Today: Sep 16, 2024

Editor’s Note: Cut the bucks

As most of you are probably aware the government officially shut down last Saturday at midnight.
Oh wait, just kidding, stop the presses. The politicians were able to come to a last minute resolution, well, kind of. They managed to come to a temporary solution without actually solving one of those major issues, cutting funding to Planned Parenthood.
We live in a country with a deficit increasing at such a rate that it is not worth printing because it will be wrong by the time the paper comes out. A country where the military budget is over $690 million a year and where the unemployment rate has finally leveled out at a still too-high 9.2 percent.
With all these issues the main roadblock prohibiting a resolution
to the budget issues was the funding for an organization which provides a service to women. Whether or not you agree with abortion is not the issue here because it is a very precarious issue with many different arguments for each position.
The true issue is the fact that our so called government leaders
are like children sitting in a sandbox arguing over who gets to play with the toy dump truck next. They get offered the cement mixer and the rake as a concession, but that’s not enough. The next logical option would be to begin shoveling all of the sand out of the sandbox so no one can win.

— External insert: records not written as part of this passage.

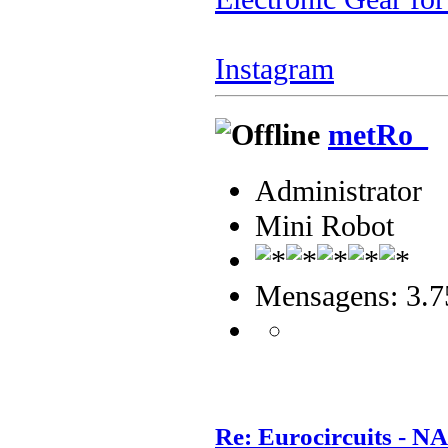
Instagram
metRo_
Administrator
Mini Robot
Mensagens: 3.7
Re: Eurocircuits - 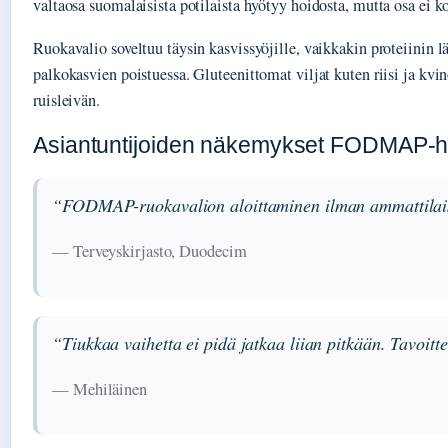
valtaosa suomalaisista potilaista hyötyy hoidosta, mutta osa ei 
Ruokavalio soveltuu täysin kasvissyöjille, vaikkakin proteiinin l
palkokasvien poistuessa. Gluteenittomat viljat kuten riisi ja kvi
ruisleivän.
Asiantuntijoiden näkemykset FODMAP-h
“FODMAP-ruokavalion aloittaminen ilman ammattilaisten
— Terveyskirjasto, Duodecim
“Tiukkaa vaihetta ei pidä jatkaa liian pitkään. Tavoit
— Mehiläinen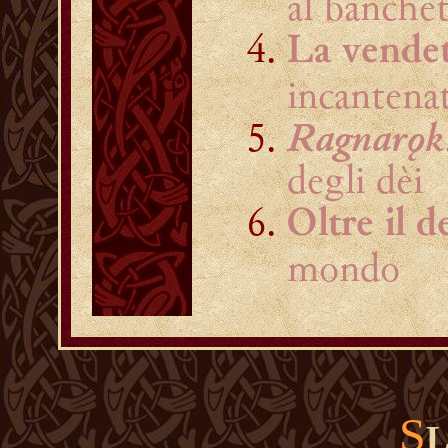
al banche
La vendet
incantena
Ragnarǫk
degli dèi
Oltre il d
mondo
S
L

Now this method may be effective in terms of sandbox warfare, where the biggest victim is the custodian who will be forced to begrudgingly shovel all of the sand back where it belongs. Unfortunately, when these decisions are impacting
a population of over 307 billion, they become a bit more significant.
On a more serious note, a government shutdown would and already has impacted the American population. The last time was for two separate periods in 1995 and 1996. This occurred
under the Clinton administration for those of you who aren’t the best with dates and names.
Results of the shutdown as reported in a recent PBS Newshour
story: over 100,000 federal employees sent home; health, welfare, finance and travel services for veterans were restricted; Over 3,500 bankruptcy cases were suspended; 368 national park service sites closed; national museums and monuments closed down; furloughs at the Centers for Disease Control resulted in limited information regarding the spread of contagious
diseases.
One other thing to remember is that Clinton actually left office with a surplus. The United States of America actually had extra money to throw around at that point, imagine that, and they still had all these issues with two weeks of no government.
I don’t even want to imagine the trouble we would be in when most publically operated systems, including schools, police
forces, fire departments, public transportation and hospitals among other things are all operating on bare bones budgets as it is.
Maybe I’m being over-dramatic. Maybe if government were to have shut down we would have all woken up Saturday morning to euphoric Americans gallivanting through city streets having the best day of their collective lives because the contrived
organization that can never seem to solve any problems by simply working together has ceased to exist. Maybe on that very same day Muammar Qaddafi will step down and become a televangelist all while curing the sick of their collective ills.
Fine, maybe not. But all of those things seem just as reasonable
as Republicans and Democrats doing one simple task. The job that they were put in position to do. To put aside religious and personal differences in order to act in the best interest of the nation. The word is compromise people. Figure it out.